19 Januari
19 Januari 2017,
Aku belum menjadi orang baik, adakalanya aku masih
bisa menjadi orang yang buruk. Aku tak pernah mengklaim bahwa aku adalah orang
baik, tidak pernah. Hanya saja aku sedang berproses diri untuk menjadi
seseorang yang baik. Bukankah proses membutuhkan waktu? Aku takut jika waktu
yang diberikan tidak banyak dan sedikit tersisa. Aku ingin menjadi seseorang
yang tak memiliki prasangka walau setitik debu, aku ingin menjadi seseorang
yang tak mudah untuk hanyut, aku harus punya kekuatanku sendiri. Aku harus
berdiri di pijakan yang tepat, bukan di pijakan yang retak dan sekali saja aku
bergerak dapat membahayakanku, bahkan membuat tempat yang kupijak menjadi runtuh.

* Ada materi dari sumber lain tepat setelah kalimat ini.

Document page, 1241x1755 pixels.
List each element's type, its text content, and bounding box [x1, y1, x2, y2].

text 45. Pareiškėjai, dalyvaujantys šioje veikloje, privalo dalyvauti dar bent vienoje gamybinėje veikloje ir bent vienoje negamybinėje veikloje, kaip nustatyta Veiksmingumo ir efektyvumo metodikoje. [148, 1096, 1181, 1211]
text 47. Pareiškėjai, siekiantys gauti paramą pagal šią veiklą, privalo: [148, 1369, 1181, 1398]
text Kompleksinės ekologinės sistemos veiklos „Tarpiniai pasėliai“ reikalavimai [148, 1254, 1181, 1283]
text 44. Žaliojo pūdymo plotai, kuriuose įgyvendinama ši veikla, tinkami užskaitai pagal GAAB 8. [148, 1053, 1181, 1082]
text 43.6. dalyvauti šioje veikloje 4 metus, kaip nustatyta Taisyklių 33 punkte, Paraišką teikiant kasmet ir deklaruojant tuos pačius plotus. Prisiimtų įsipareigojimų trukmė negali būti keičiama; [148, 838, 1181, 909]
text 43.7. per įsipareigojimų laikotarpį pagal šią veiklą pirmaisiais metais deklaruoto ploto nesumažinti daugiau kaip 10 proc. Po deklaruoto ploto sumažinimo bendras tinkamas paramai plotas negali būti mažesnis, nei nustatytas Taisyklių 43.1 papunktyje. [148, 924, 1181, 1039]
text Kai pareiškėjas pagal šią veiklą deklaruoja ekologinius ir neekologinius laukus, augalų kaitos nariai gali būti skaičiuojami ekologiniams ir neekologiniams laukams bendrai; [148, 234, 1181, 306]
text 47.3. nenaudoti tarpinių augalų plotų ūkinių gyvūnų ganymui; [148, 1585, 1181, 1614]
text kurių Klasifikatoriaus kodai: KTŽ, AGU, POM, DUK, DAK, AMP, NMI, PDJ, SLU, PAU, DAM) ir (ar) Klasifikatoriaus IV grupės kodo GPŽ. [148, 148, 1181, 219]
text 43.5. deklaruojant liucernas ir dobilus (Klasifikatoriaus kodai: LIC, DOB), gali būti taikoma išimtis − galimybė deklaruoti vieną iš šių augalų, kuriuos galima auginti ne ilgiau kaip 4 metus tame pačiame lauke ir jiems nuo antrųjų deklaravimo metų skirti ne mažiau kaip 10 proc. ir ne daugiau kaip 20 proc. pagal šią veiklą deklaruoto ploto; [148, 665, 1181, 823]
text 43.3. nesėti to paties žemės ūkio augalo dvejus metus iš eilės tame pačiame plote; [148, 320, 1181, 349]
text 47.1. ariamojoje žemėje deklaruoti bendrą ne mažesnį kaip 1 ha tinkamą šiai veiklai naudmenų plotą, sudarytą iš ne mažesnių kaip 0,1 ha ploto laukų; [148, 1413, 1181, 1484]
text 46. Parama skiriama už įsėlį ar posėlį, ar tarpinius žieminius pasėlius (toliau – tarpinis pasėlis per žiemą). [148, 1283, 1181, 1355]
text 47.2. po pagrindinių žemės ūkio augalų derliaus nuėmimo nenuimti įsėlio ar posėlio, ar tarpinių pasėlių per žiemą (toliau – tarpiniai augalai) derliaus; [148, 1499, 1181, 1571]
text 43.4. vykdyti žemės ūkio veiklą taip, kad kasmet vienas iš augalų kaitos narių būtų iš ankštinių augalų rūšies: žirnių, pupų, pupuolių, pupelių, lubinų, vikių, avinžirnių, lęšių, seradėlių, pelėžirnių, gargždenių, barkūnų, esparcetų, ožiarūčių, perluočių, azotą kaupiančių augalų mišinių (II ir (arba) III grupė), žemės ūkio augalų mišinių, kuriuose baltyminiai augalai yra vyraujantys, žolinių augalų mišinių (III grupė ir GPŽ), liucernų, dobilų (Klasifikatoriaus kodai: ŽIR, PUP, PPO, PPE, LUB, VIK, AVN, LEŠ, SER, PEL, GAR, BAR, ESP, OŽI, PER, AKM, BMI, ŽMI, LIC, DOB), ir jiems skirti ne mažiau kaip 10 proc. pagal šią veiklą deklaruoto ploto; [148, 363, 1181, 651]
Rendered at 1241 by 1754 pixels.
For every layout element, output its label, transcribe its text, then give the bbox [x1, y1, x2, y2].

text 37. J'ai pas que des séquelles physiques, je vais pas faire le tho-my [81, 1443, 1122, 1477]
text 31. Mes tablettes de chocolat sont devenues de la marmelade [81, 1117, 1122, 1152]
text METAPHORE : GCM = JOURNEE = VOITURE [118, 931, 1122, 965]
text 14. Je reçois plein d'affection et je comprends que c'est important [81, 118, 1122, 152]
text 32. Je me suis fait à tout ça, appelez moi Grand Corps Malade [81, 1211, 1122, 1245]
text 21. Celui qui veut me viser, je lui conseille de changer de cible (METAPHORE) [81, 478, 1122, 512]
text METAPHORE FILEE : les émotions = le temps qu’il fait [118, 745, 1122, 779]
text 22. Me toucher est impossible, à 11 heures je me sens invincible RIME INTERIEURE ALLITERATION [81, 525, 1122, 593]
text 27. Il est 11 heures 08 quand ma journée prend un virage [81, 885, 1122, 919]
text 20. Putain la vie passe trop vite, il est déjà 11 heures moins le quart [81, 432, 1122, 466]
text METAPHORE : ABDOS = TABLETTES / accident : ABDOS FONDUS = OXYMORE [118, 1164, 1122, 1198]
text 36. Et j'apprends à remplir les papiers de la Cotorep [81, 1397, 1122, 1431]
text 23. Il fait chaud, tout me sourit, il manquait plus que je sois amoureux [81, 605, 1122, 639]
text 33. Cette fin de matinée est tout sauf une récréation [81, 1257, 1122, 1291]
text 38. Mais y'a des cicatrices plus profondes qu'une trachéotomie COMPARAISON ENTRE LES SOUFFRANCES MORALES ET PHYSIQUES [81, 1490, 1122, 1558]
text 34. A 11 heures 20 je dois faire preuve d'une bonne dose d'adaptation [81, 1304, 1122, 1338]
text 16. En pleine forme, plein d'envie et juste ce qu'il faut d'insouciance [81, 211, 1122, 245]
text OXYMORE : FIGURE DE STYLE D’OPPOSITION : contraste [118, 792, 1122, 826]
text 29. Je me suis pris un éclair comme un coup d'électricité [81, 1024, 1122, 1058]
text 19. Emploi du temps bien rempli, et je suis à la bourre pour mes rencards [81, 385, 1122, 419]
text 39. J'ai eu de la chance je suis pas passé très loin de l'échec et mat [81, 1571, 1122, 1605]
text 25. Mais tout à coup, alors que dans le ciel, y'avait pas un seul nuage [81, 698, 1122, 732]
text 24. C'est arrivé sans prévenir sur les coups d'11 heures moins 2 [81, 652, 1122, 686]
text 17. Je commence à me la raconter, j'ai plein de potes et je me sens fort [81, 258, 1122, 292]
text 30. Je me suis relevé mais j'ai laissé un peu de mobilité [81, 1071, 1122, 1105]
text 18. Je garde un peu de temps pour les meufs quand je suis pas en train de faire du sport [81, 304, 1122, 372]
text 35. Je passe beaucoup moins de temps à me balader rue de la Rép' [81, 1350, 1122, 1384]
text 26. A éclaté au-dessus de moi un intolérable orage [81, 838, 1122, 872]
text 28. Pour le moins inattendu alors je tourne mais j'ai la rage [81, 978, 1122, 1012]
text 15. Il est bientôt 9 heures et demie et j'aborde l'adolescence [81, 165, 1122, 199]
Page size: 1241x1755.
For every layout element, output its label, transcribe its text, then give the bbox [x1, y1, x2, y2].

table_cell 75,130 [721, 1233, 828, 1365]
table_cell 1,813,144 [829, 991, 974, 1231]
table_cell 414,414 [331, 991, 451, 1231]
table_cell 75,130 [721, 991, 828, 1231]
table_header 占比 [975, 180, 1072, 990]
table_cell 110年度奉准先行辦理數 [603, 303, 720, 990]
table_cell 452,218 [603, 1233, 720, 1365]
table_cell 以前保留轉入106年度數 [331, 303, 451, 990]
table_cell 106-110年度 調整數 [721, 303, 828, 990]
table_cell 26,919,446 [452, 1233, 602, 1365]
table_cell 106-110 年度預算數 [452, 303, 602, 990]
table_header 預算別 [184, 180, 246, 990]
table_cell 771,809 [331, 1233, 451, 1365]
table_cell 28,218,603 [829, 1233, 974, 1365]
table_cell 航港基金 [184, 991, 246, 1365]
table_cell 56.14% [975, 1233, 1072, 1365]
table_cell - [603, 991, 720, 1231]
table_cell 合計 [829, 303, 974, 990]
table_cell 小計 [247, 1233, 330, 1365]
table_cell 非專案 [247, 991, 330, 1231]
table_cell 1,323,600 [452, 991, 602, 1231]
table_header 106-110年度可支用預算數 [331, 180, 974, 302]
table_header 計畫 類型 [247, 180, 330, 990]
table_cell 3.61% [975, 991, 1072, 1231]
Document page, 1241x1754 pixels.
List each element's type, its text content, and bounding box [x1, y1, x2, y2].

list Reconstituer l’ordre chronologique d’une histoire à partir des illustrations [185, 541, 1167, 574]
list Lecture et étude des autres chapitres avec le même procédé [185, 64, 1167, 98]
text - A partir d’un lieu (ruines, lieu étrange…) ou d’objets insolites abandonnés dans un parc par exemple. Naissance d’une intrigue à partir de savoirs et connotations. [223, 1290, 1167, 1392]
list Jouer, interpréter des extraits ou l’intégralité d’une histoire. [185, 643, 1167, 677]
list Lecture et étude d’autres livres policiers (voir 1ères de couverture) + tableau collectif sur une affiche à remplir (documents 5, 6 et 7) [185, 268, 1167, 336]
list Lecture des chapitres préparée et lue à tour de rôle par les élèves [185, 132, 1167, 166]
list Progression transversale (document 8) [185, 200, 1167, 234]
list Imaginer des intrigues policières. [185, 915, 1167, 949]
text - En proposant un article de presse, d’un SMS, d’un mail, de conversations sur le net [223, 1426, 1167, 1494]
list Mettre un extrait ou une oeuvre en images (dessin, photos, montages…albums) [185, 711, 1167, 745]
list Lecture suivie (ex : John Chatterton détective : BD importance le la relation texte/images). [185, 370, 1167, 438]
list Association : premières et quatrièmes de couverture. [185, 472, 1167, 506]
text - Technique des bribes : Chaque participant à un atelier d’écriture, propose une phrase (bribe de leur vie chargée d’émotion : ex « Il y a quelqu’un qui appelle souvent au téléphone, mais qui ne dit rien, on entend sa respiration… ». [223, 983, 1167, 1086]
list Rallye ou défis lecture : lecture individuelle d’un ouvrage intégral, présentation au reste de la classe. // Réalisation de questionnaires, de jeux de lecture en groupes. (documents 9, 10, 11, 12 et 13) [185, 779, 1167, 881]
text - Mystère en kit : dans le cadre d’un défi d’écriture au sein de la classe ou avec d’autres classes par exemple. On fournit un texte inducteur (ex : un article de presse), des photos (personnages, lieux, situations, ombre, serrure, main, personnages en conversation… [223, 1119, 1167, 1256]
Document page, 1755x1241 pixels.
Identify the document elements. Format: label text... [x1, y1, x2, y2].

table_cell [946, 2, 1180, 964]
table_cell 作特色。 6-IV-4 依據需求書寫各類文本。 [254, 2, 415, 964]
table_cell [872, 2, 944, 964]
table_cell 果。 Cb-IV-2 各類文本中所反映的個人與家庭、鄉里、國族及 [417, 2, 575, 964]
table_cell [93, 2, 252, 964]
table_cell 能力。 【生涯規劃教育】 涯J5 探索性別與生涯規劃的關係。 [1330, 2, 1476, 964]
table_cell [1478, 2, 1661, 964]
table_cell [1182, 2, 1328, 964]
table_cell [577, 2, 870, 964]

Untuk sekarang ini aku hanya mampu untuk mengamati, ke mana arah yang harus aku
tuju dan jalan mana yang harus aku tempuh. Fokus, karena aku tak mau perhatianku
teralihkan. Ada kalanya aku ingin seperti orang-orang yang berjiwa bebas, tanpa
harus berpikir esok harus melakukan apa. Beberapa hal yang sekarang menjadi
perdebatan di kepalaku. Perdebatan itu menjadi rasa sakit. Rasanya sakit sekali,
dan kadang sakitnya menekan perlahan namun sedetik kemudian dapat menghujam dan
membuat perih. Ingin rasanya memeluk kebahagiaan walau sesaat, apa sekarang aku
tidak bahagia? Bahagia. Namun, kebahagiaan itu kadang hanya datang untuk
mengetuk dan lewat begitu saja. Rasanya rindu sekali pada kebebasan, menatap
senja yang begitu hangat dan menikmati ciptaanNya. Aku tidak mau berkata bahwa
untuk sekarang ini aku sedih, tidak akan. Rindu dengan masa lalu, salahkah? Aku
tidak menganggap ini ujian, aku akan menganggap ini berkah. Tuhan masih peduli,
itu saja yang kupikirkan.
Berkata tidak kadang menjadi sebuah malapetaka, ketika
berkata iya, aku yang merasa sakit. Bahwa pada akhirnya menemukan keberanian di
sudut diriku ternyata sulitnya bukan main. Ini bukan mengalah. Konteks emosionalku
juga berperan pada permainan ini. Aku tak boleh membenci diriku sendiri, aku
harus merangkulnya, berdamai dengannya, karena hanya dia yang bisa kuajak untuk
menata ulang semuanya. Ambil napas yang panjang karena ini tak akan mudah. Tak apa,
aku harus bisa bertahan, bertahan pada keadaan yang kadang membuatku harus
menahan napas. Seperti berdiam diri pada sebuah ruang sempit yang semakin
mencekat, kutakut aku tidak akan pernah keluar dari ruang sempit itu, aku akan
menangis tersedu-sedu di ruang sempit yang menyebalkan itu. Apa untuk sekarang
ini aku paradoks? Mungkin. Pembenaran-pembenaran yang aku ciptakan sendiri
tidak berdampak besar. Aku masih tetap saja mengeluh hingga menyesal. Mencoba
untuk menyelami perasaan yang tidak seharusnya, mencoba menemukan di mana
salahnya, mencoba memahami seperti apa seharusnya perasaan itu berpendapat,
hingga menyuarakan rasa sakitnya. Ah mungkin aku sudah terlalu berlebihan. Cukup,
cukup, aku berkata yang tidak-tidak. Semesta sedang berkonspirasi untuk
membuatku merasa bersalah. Aku tak mau lagi semakin jatuh, menjadikan semua
lebih rumit. Selamat malam, dariku yang sedang dipeluk kekalutan dan kekacauan.